Exercise details.
Rewrite all of the material below, swapping "Dodaj" for "Kup" and leaving everything else unchanged.

Data extract.
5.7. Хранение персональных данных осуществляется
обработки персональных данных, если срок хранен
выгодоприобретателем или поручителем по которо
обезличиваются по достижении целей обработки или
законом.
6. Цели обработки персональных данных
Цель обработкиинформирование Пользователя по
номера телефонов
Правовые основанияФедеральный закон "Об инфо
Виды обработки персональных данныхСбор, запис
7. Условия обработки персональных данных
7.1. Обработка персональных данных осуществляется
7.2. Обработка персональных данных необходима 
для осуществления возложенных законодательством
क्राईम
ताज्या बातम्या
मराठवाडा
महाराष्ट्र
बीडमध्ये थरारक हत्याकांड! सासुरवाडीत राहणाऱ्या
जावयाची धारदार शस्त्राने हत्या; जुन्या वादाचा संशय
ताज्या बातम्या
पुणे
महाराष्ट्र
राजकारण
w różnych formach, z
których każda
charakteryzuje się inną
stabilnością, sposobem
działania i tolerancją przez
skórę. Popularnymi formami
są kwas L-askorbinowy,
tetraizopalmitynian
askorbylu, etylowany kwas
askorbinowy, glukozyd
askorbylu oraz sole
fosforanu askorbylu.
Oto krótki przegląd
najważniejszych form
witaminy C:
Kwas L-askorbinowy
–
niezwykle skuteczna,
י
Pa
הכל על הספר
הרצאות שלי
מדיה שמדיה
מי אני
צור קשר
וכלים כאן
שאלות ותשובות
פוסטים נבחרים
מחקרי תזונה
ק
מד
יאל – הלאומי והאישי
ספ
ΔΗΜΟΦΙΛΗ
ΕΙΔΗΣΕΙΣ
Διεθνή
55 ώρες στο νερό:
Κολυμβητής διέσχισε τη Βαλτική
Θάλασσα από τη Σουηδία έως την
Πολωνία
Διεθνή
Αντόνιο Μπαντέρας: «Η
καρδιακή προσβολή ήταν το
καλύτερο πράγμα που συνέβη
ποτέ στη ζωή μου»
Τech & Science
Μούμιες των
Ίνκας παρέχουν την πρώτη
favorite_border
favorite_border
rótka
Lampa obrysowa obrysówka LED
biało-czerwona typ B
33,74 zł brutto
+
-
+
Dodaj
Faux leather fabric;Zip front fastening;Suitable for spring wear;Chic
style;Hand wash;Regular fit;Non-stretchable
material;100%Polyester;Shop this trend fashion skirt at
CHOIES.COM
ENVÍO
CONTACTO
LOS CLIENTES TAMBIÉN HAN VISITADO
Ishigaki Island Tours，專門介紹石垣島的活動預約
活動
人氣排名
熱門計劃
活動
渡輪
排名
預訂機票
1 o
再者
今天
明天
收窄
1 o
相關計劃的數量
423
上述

Solution to this problem.
5.7. Хранение персональных данных осуществляется
обработки персональных данных, если срок хранен
выгодоприобретателем или поручителем по которо
обезличиваются по достижении целей обработки или
законом.
6. Цели обработки персональных данных
Цель обработкиинформирование Пользователя по
номера телефонов
Правовые основанияФедеральный закон "Об инфо
Виды обработки персональных данныхСбор, запис
7. Условия обработки персональных данных
7.1. Обработка персональных данных осуществляется
7.2. Обработка персональных данных необходима 
для осуществления возложенных законодательством
क्राईम
ताज्या बातम्या
मराठवाडा
महाराष्ट्र
बीडमध्ये थरारक हत्याकांड! सासुरवाडीत राहणाऱ्या
जावयाची धारदार शस्त्राने हत्या; जुन्या वादाचा संशय
ताज्या बातम्या
पुणे
महाराष्ट्र
राजकारण
w różnych formach, z
których każda
charakteryzuje się inną
stabilnością, sposobem
działania i tolerancją przez
skórę. Popularnymi formami
są kwas L-askorbinowy,
tetraizopalmitynian
askorbylu, etylowany kwas
askorbinowy, glukozyd
askorbylu oraz sole
fosforanu askorbylu.
Oto krótki przegląd
najważniejszych form
witaminy C:
Kwas L-askorbinowy
–
niezwykle skuteczna,
י
Pa
הכל על הספר
הרצאות שלי
מדיה שמדיה
מי אני
צור קשר
וכלים כאן
שאלות ותשובות
פוסטים נבחרים
מחקרי תזונה
ק
מד
יאל – הלאומי והאישי
ספ
ΔΗΜΟΦΙΛΗ
ΕΙΔΗΣΕΙΣ
Διεθνή
55 ώρες στο νερό:
Κολυμβητής διέσχισε τη Βαλτική
Θάλασσα από τη Σουηδία έως την
Πολωνία
Διεθνή
Αντόνιο Μπαντέρας: «Η
καρδιακή προσβολή ήταν το
καλύτερο πράγμα που συνέβη
ποτέ στη ζωή μου»
Τech & Science
Μούμιες των
Ίνκας παρέχουν την πρώτη
favorite_border
favorite_border
rótka
Lampa obrysowa obrysówka LED
biało-czerwona typ B
33,74 zł brutto
+
-
+
Kup
Faux leather fabric;Zip front fastening;Suitable for spring wear;Chic
style;Hand wash;Regular fit;Non-stretchable
material;100%Polyester;Shop this trend fashion skirt at
CHOIES.COM
ENVÍO
CONTACTO
LOS CLIENTES TAMBIÉN HAN VISITADO
Ishigaki Island Tours，專門介紹石垣島的活動預約
活動
人氣排名
熱門計劃
活動
渡輪
排名
預訂機票
1 o
再者
今天
明天
收窄
1 o
相關計劃的數量
423
上述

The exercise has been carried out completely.